En ce sens, Heavy Rain pourrait être effectivement un bon ambassadeur des jeux vidéo, avec le risque que les institutions continuent de négliger l’importance de jeux moins narratifs comme Tetris, par exemple. David Cage se plaint d’ailleurs que le jeu vidéo ne sait pas raconter d’histoire comme le cinéma, et parvient rarement à délivrer un message. Là encore, il s’impose en victime d’une idée reçue. Lorsque les frères Lumière ont inventé le cinématographe, ils le voyaient comme un outil scientifique plutôt qu’un spectacle. Et si le besoin de divertissement a souvent poussé les hommes à se servir de certains arts (notamment la littérature, le théâtre et le cinéma) pour raconter des histoires, ces disciplines n’ont pas pour autant vocation à remplir ce rôle. De même que Les Tournesols de Van Gogh ou L’Aria sur la corde de sol de Bach ne racontent rien et ne délivrent aucun message, il existe des films, et des jeux, qui ne cherchent qu’à susciter de l’émotion sans avoir recours au moindre processus d’identification. Mieux encore, comme l’écrivait Michael Thomsen du site américain IGN, un jeu comme Metroid Prime parvient à créer de la narration à travers son gameplay, comme Citizen Kane l’a fait par la mise en scène.

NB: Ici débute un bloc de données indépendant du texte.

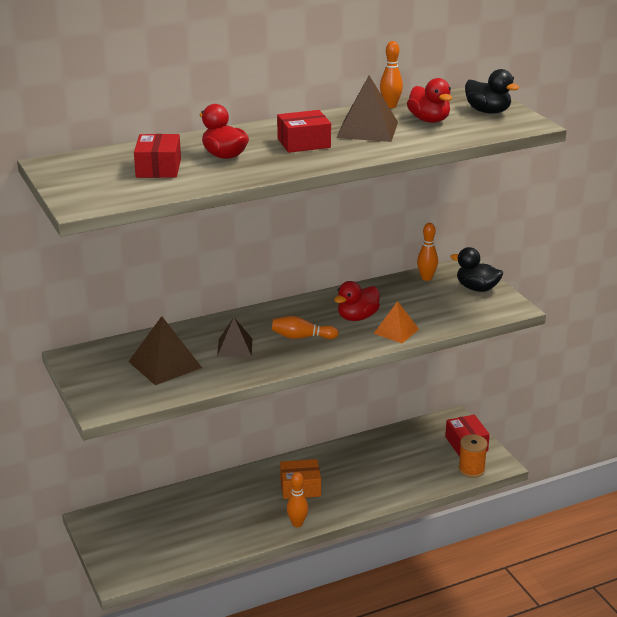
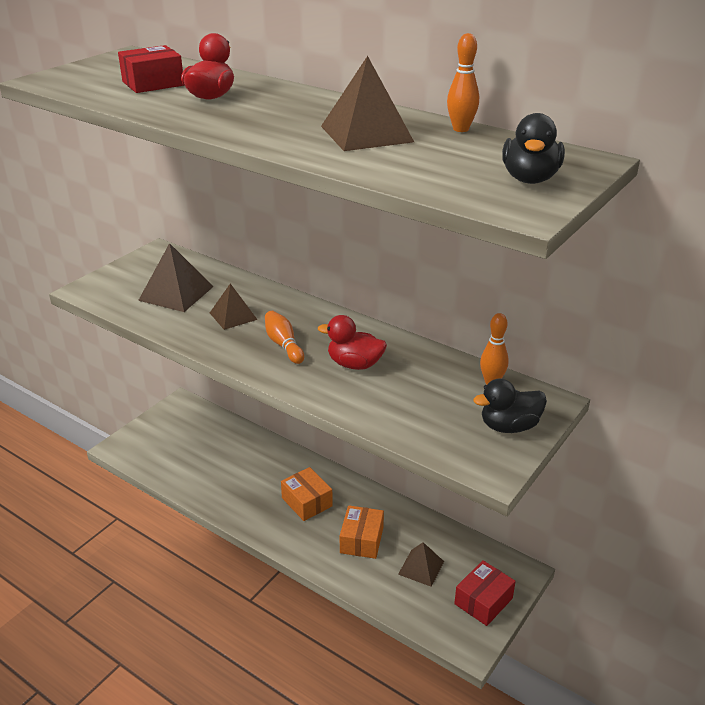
camera: 60 degrees right, 5 degrees up
red box [277,110,331,153] -> none
orange bowling pin [287,472,308,527] -> none
orange pyramid [374,301,419,343] -> none
red duck [407,78,452,123] -> none
black duck [450,247,503,292] -> black duck turned 105 degrees counterclockwise [473,378,547,433]
orange spool [458,435,488,478] -> none
none -> orange box [340,505,384,559]
none -> brown pyramid [398,542,444,587]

Ces derniers temps, on nage en pleine confusion. Avec la multiplication des adaptations de jeux en films, et le succès de blockbusters spectaculaires comme Modern Warfare, les jeux tendent à travailler de plus en plus la mise en scène au détriment de concepts de jeux originaux et créatifs. Pour un Uncharted 2 qui utilise élégamment les clichés hollywoodiens pour dynamiser l’expérience, combien de Dark Void se crashent en plein vol, croyant donner de l’épaisseur à un héros générique en imposant au joueur des cinématiques exposant longuement ses problèmes relationnels avec des PNJ ? Les sondages le prouvent : dans le jeu vidéo, les personnages les plus populaires, de Pacman à Mario en passant par Link, Samus et Solid Snake, sont finalement ceux qui ont le moins de background. Peut-être sont-ils suffisamment mystérieux pour que le joueur puisse se les approprier plus facilement… Ou peut-être que le jeu vidéo n’a pas besoin de s’encombrer de scènes d’amour (à la Mass Effect), qui ont déjà souvent l’air au cinéma de passages obligés totalement gratuits. Et surtout quand elles sont mises en scène dans la plus pure tradition du cliché hollywoodien.

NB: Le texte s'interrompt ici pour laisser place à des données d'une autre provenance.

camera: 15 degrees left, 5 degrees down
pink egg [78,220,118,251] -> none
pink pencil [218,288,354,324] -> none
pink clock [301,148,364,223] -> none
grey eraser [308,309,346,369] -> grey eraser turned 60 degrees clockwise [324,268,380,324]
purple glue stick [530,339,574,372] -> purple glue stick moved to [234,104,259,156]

Le jeu vidéo, comme le cinéma, est un art complexe. Sa nature même incite les développeurs à puiser leur inspiration dans d’autres disciplines, mais aussi dans la culture populaire. C’est un domaine où l’opéra et la bande dessinée sont à armes égales. Cette « impureté » fait sa beauté et sa richesse. Mais un Silent Hill n’est au final pas plus artistique qu’un Donkey Kong. No More Heroes n’a pas oublié d’être un bon jeu avant de se gaver de références à la pop-culture. Rez est particulièrement agréable à regarder, mais il l’est encore plus à jouer. Et ce n’est surtout pas dans les jupons d’Hollywood que le jeu vidéo va gagner en maturité. Si David Cage se lance dans un périple pour élever le jeu vidéo au rang d’art, tant mieux. Mais qu’il s’assure au moins qu’il emprunte la bonne direction…

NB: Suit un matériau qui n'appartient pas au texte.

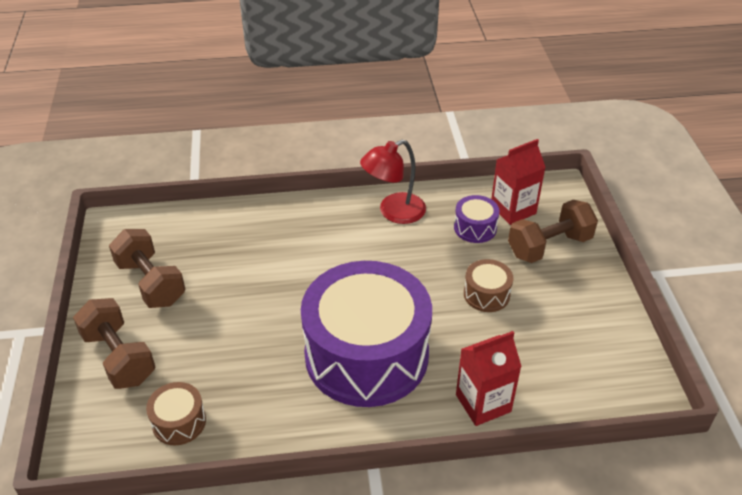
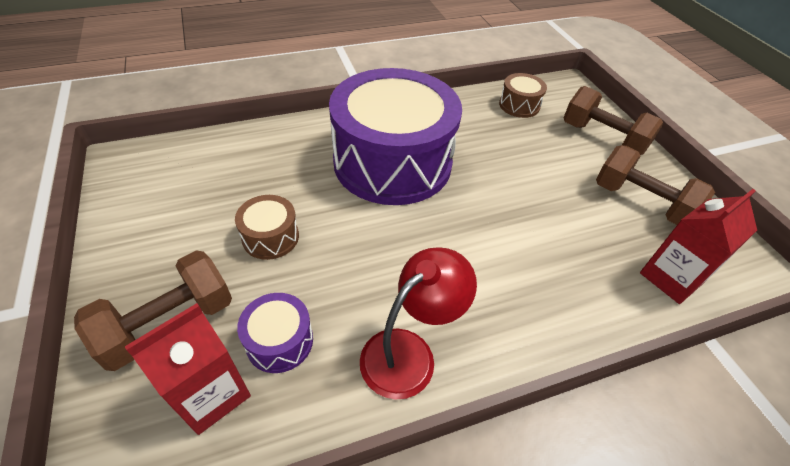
camera: 165 degrees right, 5 degrees up
red carton [456,331,522,426] -> red carton moved to [640,189,757,304]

Post-Scriptum : entre la rédaction de cet article et sa publication, une controverse a éclaté, liée indirectement à Heavy Rain. Bluffé par le jeu, Mathieu Kassovitz a émis le souhait de se lancer dans l’aventure du jeu vidéo, allant jusqu’à déclarer que notre passe-temps favori avait besoin de cinéastes comme lui. Le créateur Eric Viennot ne l’entend pas de cette oreille.